Step-by-step explanation:

  • Velocity is defined as the rate of change of position or the rate of displacement. v(t)=\frac{ds}{dt}
  • Acceleration is defined as the rate of change of velocity. a(t)=\frac{dv}{dt}

a.

The rock's velocity is the derivative of the height function s(t) = 36t - 0.8 t^2

v(t)=\frac{d}{dt}(36t - 0.8 t^2) \\\\\mathrm{Apply\:the\:Sum/Difference\:Rule}:\quad \left(f\pm g\right)'=f\:'\pm g'\\\\v(t)=\frac{d}{dt}\left(36t\right)-\frac{d}{dt}\left(0.8t^2\right)\\\\v(t)=36-1.6t

The rock's acceleration is the derivative of the velocity function v(t)=36-1.6t

a(t)=\frac{d}{dt}(36-1.6t)\\\\a(t)=-1.6

b. The rock will reach its highest point when the velocity becomes zero.

v(t)=36-1.6t=0\\36\cdot \:10-1.6t\cdot \:10=0\cdot \:10\\360-16t=0\\360-16t-360=0-360\\-16t=-360\\t=\frac{45}{2}=22.5

It takes 22.5 seconds to reach the highest point.

c. The rock reach its highest point when t = 22.5 s

Thus

s(22.5) = 36(22.5) - 0.8 (22.5)^2\\s(22.5) =405

So the rock goes up to 405 m.

d. The maximum height is 405 m.
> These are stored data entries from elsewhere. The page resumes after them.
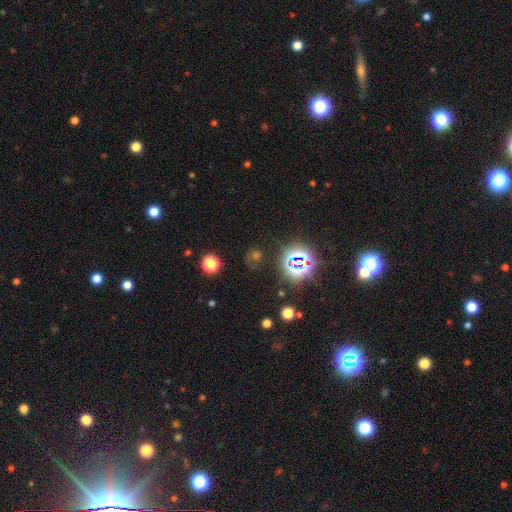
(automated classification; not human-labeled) The model was most divided on "smooth or featured": star or artifact: 61%, smooth: 30%, featured or disk: 9%.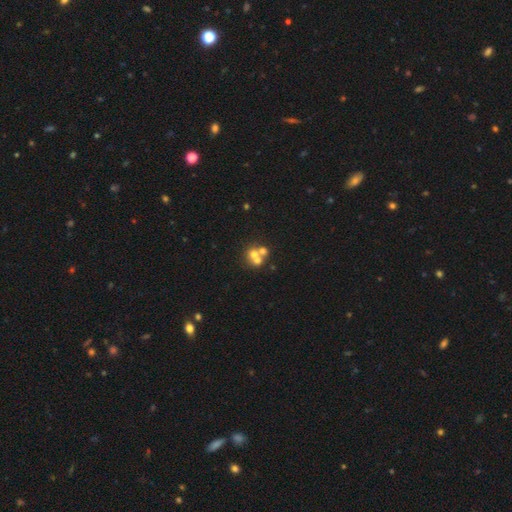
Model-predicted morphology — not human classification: This appears to be a smooth galaxy with no disk features (53%) that is round (79%). Merging: merger (57%).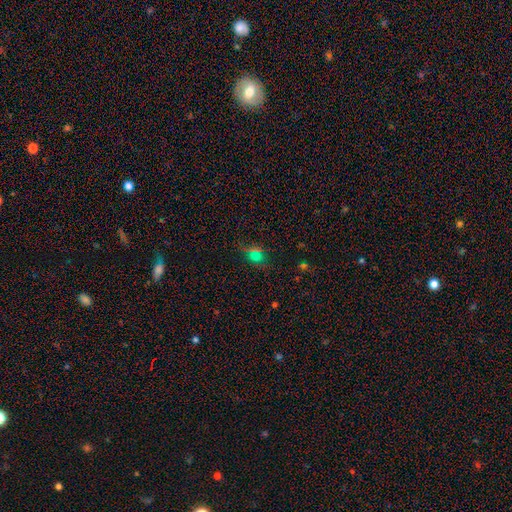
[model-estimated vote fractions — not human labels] Smooth or featured?
  - smooth: 55% *
  - star or artifact: 35%
  - featured or disk: 10%
How rounded?
  - round: 63% *
  - in between: 33%
  - cigar-shaped: 4%
Merging?
  - none: 67% *
  - minor disturbance: 16%
  - major disturbance: 9%
  - merger: 8%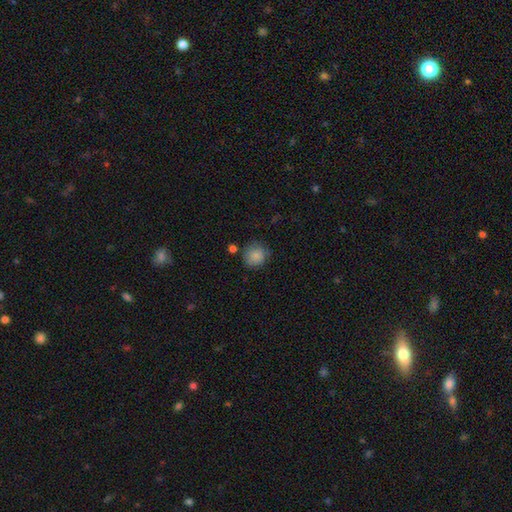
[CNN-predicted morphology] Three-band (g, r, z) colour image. It shows a smooth galaxy with no disk features (87%) that is round (89%). Merging: none (75%).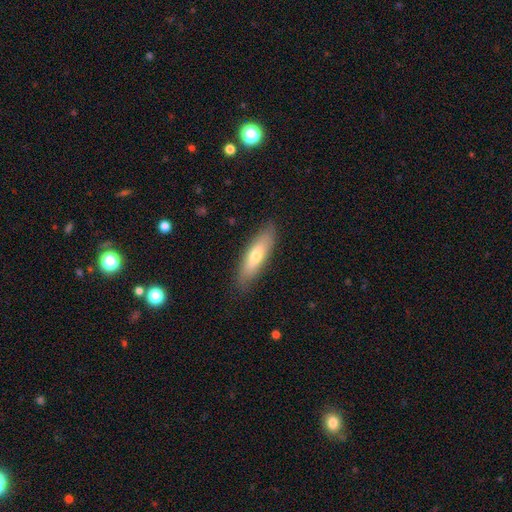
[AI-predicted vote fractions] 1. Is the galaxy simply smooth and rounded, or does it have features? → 63% smooth, 30% featured or disk, 6% star or artifact.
So the half of its maximum height = \frac{405}{2} =202.5 \:m

To find the time it reach half its maximum height, we need to solve

36t - 0.8 t^2=202.5\\36t\cdot \:10-0.8t^2\cdot \:10=202.5\cdot \:10\\360t-8t^2=2025\\360t-8t^2-2025=2025-2025\\-8t^2+360t-2025=0

For a quadratic equation of the form ax^2+bx+c=0 the solutions are

x_{1,\:2}=\frac{-b\pm \sqrt{b^2-4ac}}{2a}

\mathrm{For\:}\quad a=-8,\:b=360,\:c=-2025:\\\\t=\frac{-360+\sqrt{360^2-4\left(-8\right)\left(-2025\right)}}{2\left(-8\right)}=\frac{45\left(2-\sqrt{2}\right)}{4}\approx 6.59\\\\t=\frac{-360-\sqrt{360^2-4\left(-8\right)\left(-2025\right)}}{2\left(-8\right)}=\frac{45\left(2+\sqrt{2}\right)}{4}\approx 38.41

It reach half its maximum height when time is 6.59 s or 38.41 s.
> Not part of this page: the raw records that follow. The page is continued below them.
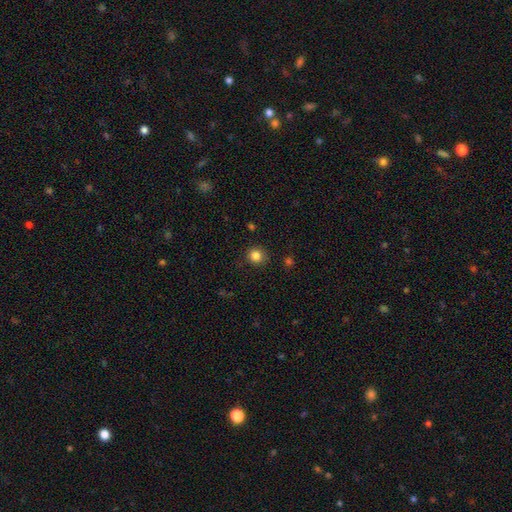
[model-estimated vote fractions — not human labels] A smooth galaxy with no disk features (84%) that is round (90%). Merging: none (89%).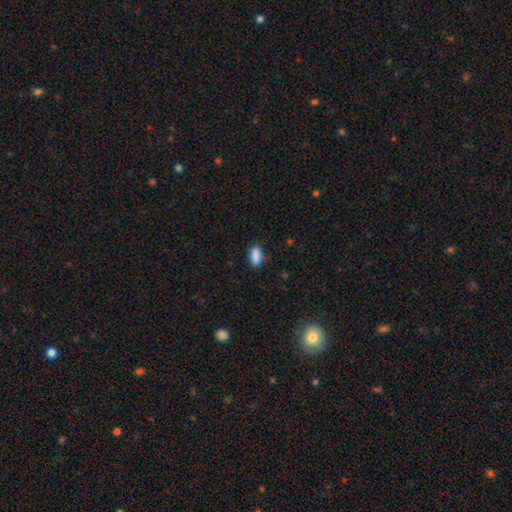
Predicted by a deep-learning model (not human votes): Morphology: type=smooth (88%); roundness=in between (79%); merging=none (82%).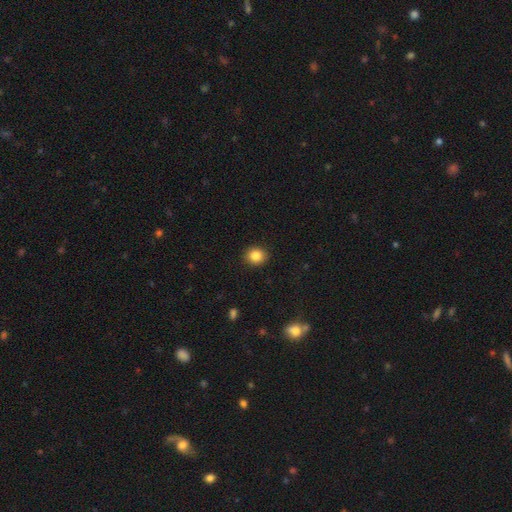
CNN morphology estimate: Q: Smooth or featured?
A: smooth (85%); runner-up: star or artifact (10%)
Q: How rounded?
A: round (75%); runner-up: in between (24%)
Q: Merging?
A: none (90%); runner-up: minor disturbance (7%)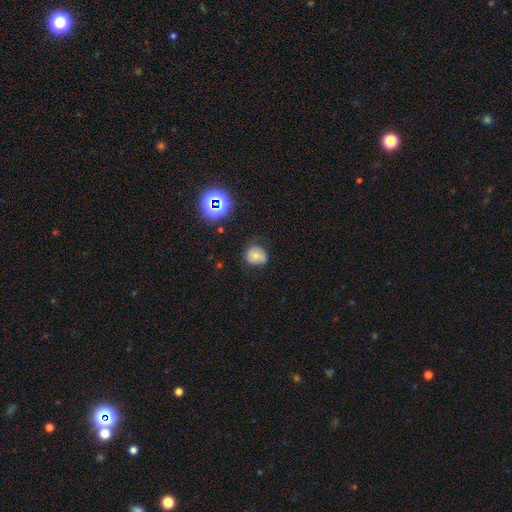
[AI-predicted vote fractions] Smooth or featured? smooth (67%)
How rounded? round (77%)
Merging? none (66%)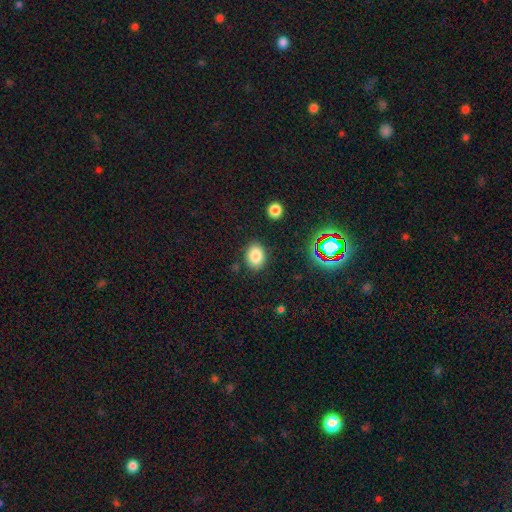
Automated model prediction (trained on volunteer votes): Smooth or featured: smooth — 83% (star or artifact — 11%)
How rounded: in between — 60% (round — 39%)
Merging: none — 85% (minor disturbance — 10%)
e. It is aloft until s(t) = 0 again

36t - 0.8 t^2=0\\\\\mathrm{Factor\:}36t-0.8t^2\rightarrow -t\left(0.8t-36\right)\\\\\mathrm{The\:solutions\:to\:the\:quadratic\:equation\:are:}\\\\t=0,\:t=45

The rock is aloft for 45 seconds.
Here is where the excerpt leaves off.